Assignment: Write out the stretch of lines below that begins at the line with "vfov_deg: 58.9" and ends at the line with "focal_mm: 6.5", including both, exactly as given and nothing more.

Supplied material:
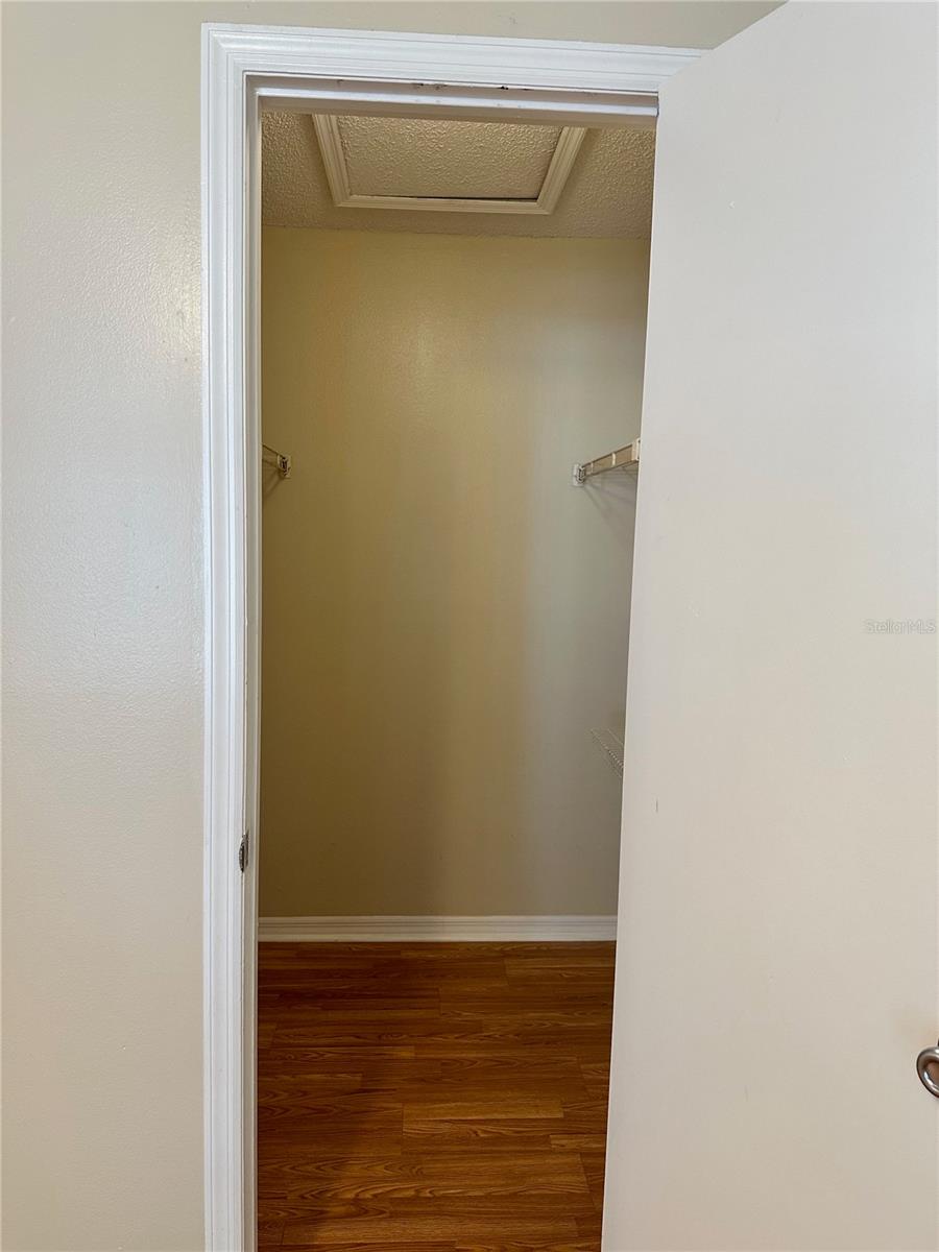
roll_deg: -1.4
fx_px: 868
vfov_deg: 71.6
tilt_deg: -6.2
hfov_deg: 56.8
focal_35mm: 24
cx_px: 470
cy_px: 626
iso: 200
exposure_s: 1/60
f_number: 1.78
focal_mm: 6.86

--

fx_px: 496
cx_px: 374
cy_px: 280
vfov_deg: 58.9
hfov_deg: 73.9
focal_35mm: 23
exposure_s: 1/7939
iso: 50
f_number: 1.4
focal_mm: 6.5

Answer area:
vfov_deg: 58.9
hfov_deg: 73.9
focal_35mm: 23
exposure_s: 1/7939
iso: 50
f_number: 1.4
focal_mm: 6.5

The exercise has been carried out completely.